Problem to work on:
Print the text of all the records below word for word, but leave out the pictures.

Recorded information:
+===+
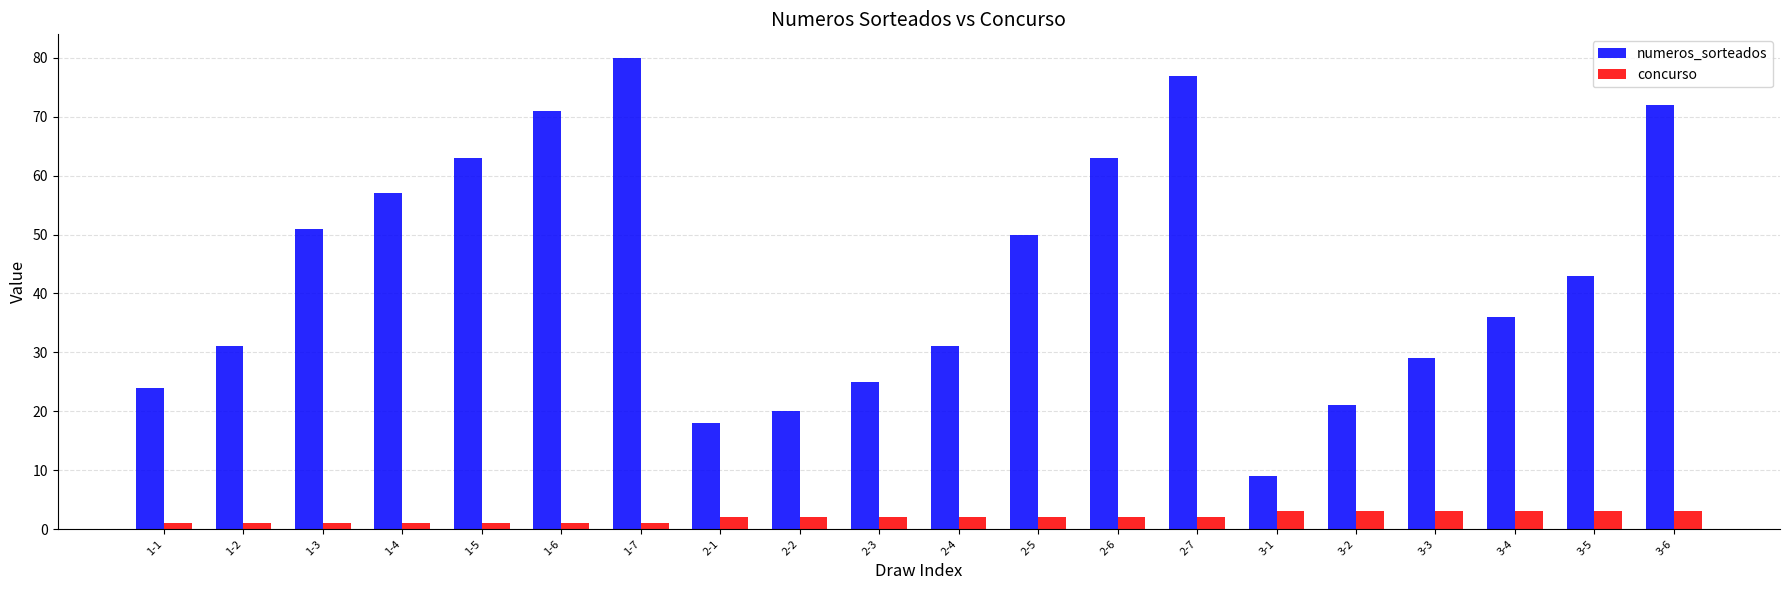

Which series changed the most between 1-4 and 2-7?

numeros_sorteados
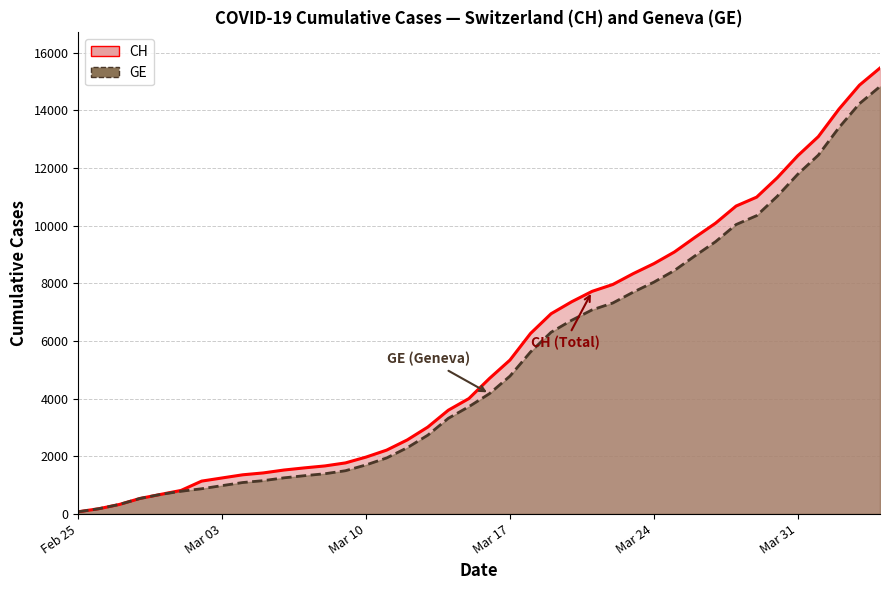

What is the value of the GE point at the 24th from the left?

6302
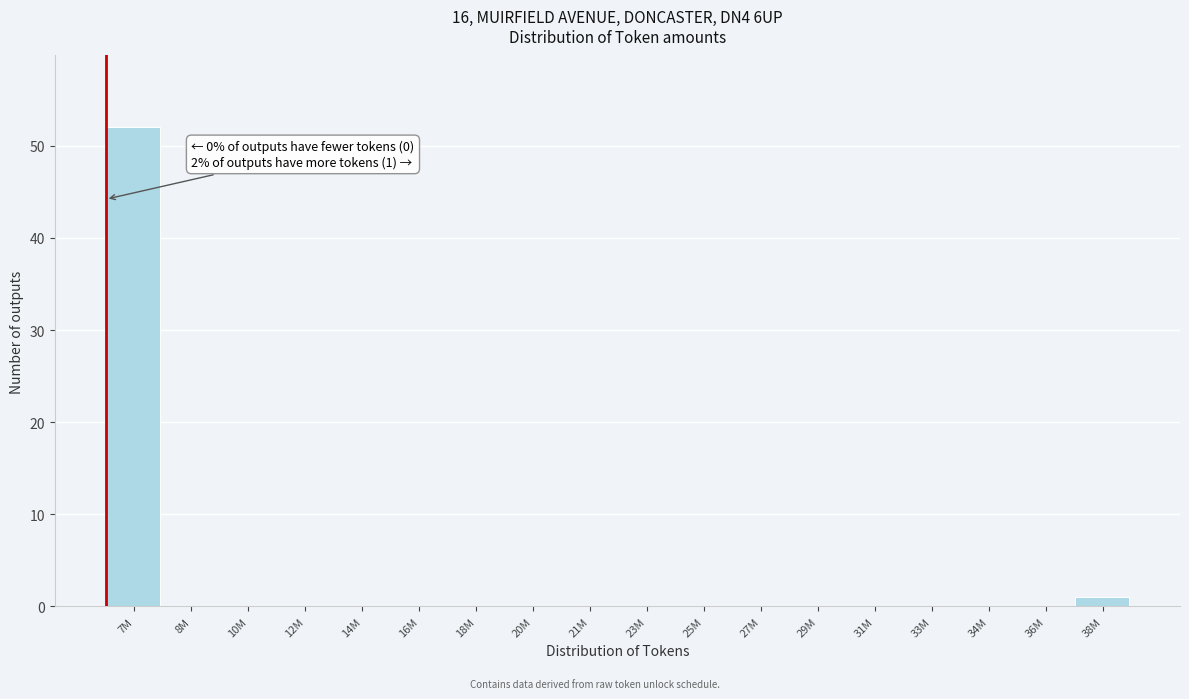

Reading right to left, what are all the values shown in this chart?

38M=1	36M=0	34M=0	33M=0	31M=0	29M=0	27M=0	25M=0	23M=0	21M=0	20M=0	18M=0	16M=0	14M=0	12M=0	10M=0	8M=0	7M=52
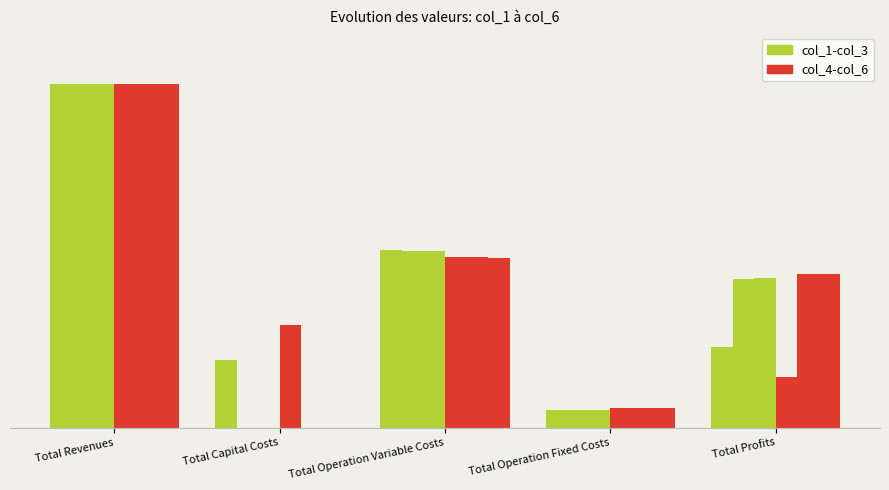

What is the value of the col_1-col_3 bar at the 4th from the left?

58590.4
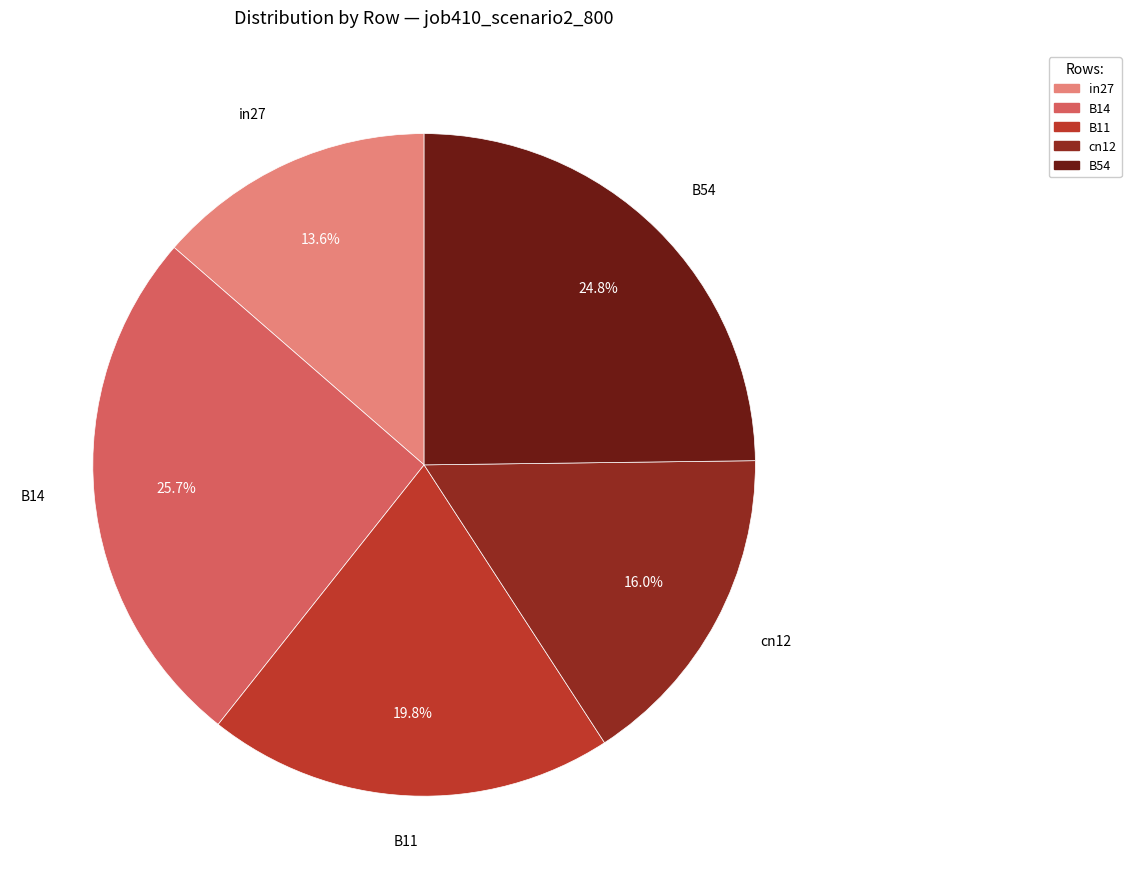

Is the sum of cn12 and B14 greater than half?

No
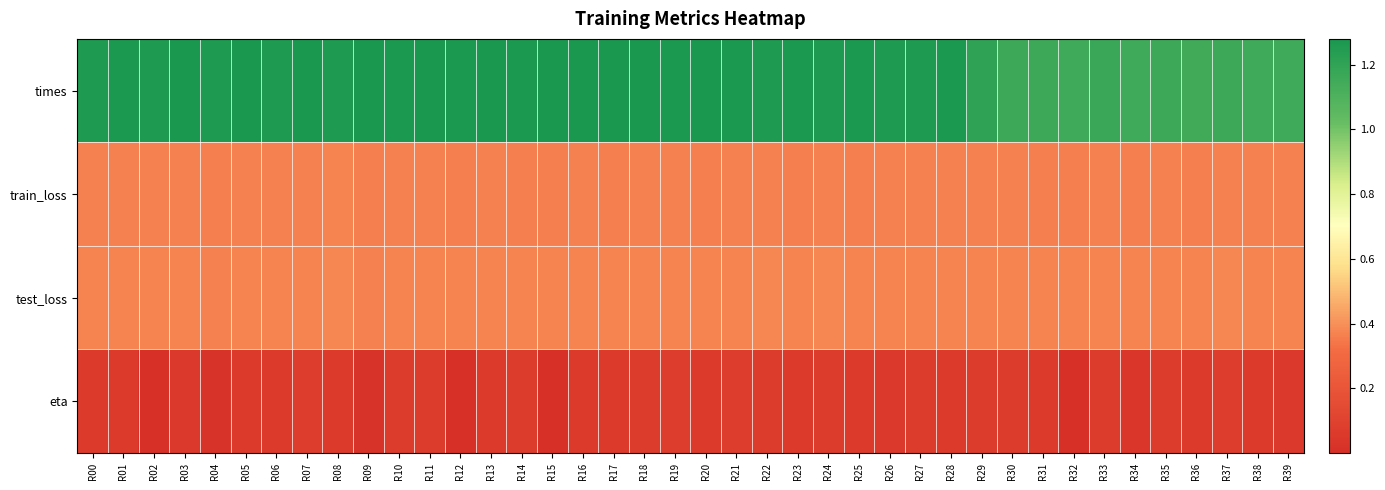

At which category does the chart reach its minimum across all series?

R15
+===+
Task result:
Which series changed the most between 1-4 and 2-7?

numeros_sorteados

What is the value of the GE point at the 24th from the left?

6302

Reading right to left, what are all the values shown in this chart?

38M=1	36M=0	34M=0	33M=0	31M=0	29M=0	27M=0	25M=0	23M=0	21M=0	20M=0	18M=0	16M=0	14M=0	12M=0	10M=0	8M=0	7M=52

What is the value of the col_1-col_3 bar at the 4th from the left?

58590.4

Is the sum of cn12 and B14 greater than half?

No

At which category does the chart reach its minimum across all series?

R15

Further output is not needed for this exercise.